Synopsis (from Goodreads)
Released: 5th of February 2019
Only when she's locked away does the truth begin to escape...
Seventeen-year-old Hannah Gold has always been treated like a grown up. As the only child of two New York professionals, she's been traveling the world and functioning as a miniature adult since the day she was born. But that was then. Now, Hannah has been checked into a remote treatment facility, stripped of all autonomy and confined to a single room.
Hannah knows there's been a mistake. What happened to her roommate that summer was an accident. As soon as the doctor and judge figure out that she isn't a danger to herself or others, she can get back to her life of promise and start her final year at school. Until then, she's determined to win over the staff and earn some privileges so she doesn't lose her mind to boredom.
But then she's assigned a new roommate. At first, Lucy is the perfect project to keep Hannah's focus off all she is missing at home. But Lucy may be the one person who can make Hannah confront the secrets she's avoiding - and the dangerous games that landed her in confinement in the first place.
Trigger Warnings: Mental Health, hallucinations, mental health facility, eating disorder
What I Have to Say
What I was hoping for from the blurb was a manipulative game playing girl toying with the people around her (because I love those types of stories), but this book was so much more than that. I didn't get to indulge my passion for reading about mean girls doing bad things, but I did get to read a story about a girl with very real mental health difficulties and how they can hurt people around her.
This isn't a story about a killer who is absolved of blame by mental health difficulties. This isn't Psycho where they weave in a disorder to make what happens even more frightening. This is a story about a girl. An average girl, who does something bad and is taken to a hospital in order to keep her and the people around her safe.
This is a girl who can't even admit to what she's done.
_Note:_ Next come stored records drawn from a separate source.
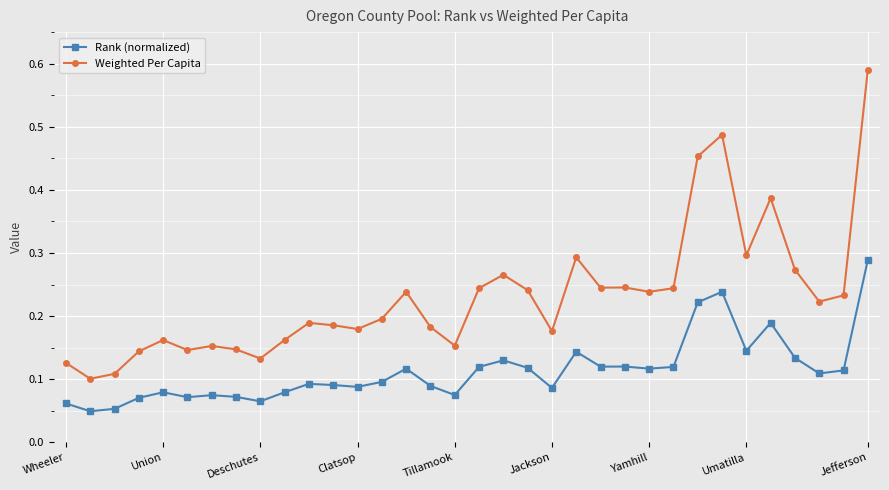

True or false: Weighted Per Capita and Rank (normalized) cross at least once.

False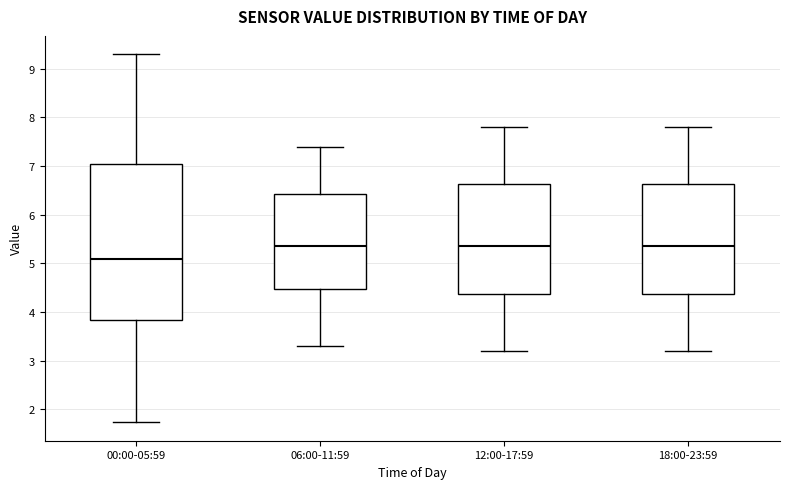

Reading left to right, transcribe this box plot: for each box, give where its median line is, the range the box spans, and where its two whiskers end, as read against the y-axis. The values are not printed on the chart, so give them approximately, as read against the axis.

00:00-05:59: median 5.1, box 3.8 to 7.0, whiskers 1.7 to 9.3
06:00-11:59: median 5.4, box 4.5 to 6.4, whiskers 3.3 to 7.4
12:00-17:59: median 5.4, box 4.4 to 6.6, whiskers 3.2 to 7.8
18:00-23:59: median 5.4, box 4.4 to 6.6, whiskers 3.2 to 7.8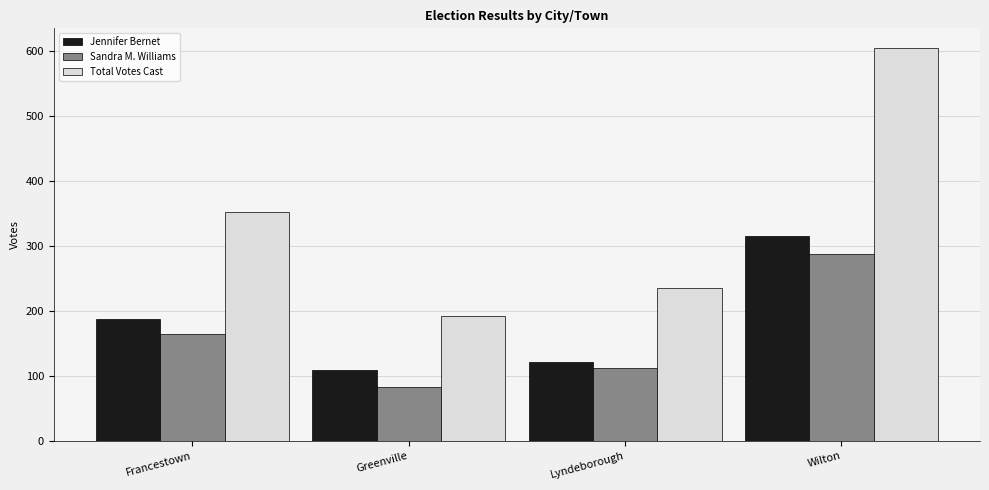

What is the difference between the highest and lowest values at Lyndeborough?

122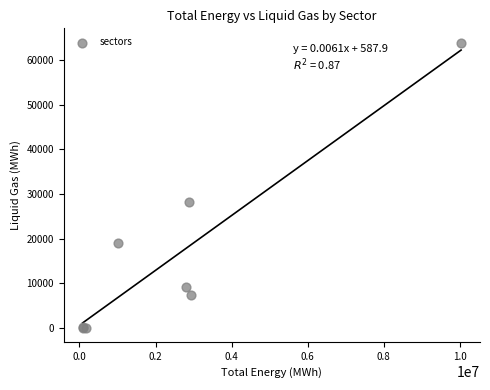

What Y value in the scatter plot is closest to 31943?

28094.3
And this story is her coming to terms with what happened and her new diagnosis. The whole thing was very well done, it made me feel so much sympathy for Hannah while also not excusing what she did to Agnes. I really liked the way that it was told and how it was written.
This book has twists, it has drama, but it's not out to shock the reader in the way that a lot of sensationalist writers tell stories of this kind. It was great to see something that was written in a much more sensitive and realistic way.
My thanks go to Netgalley and Atom for providing me with this free copy for review.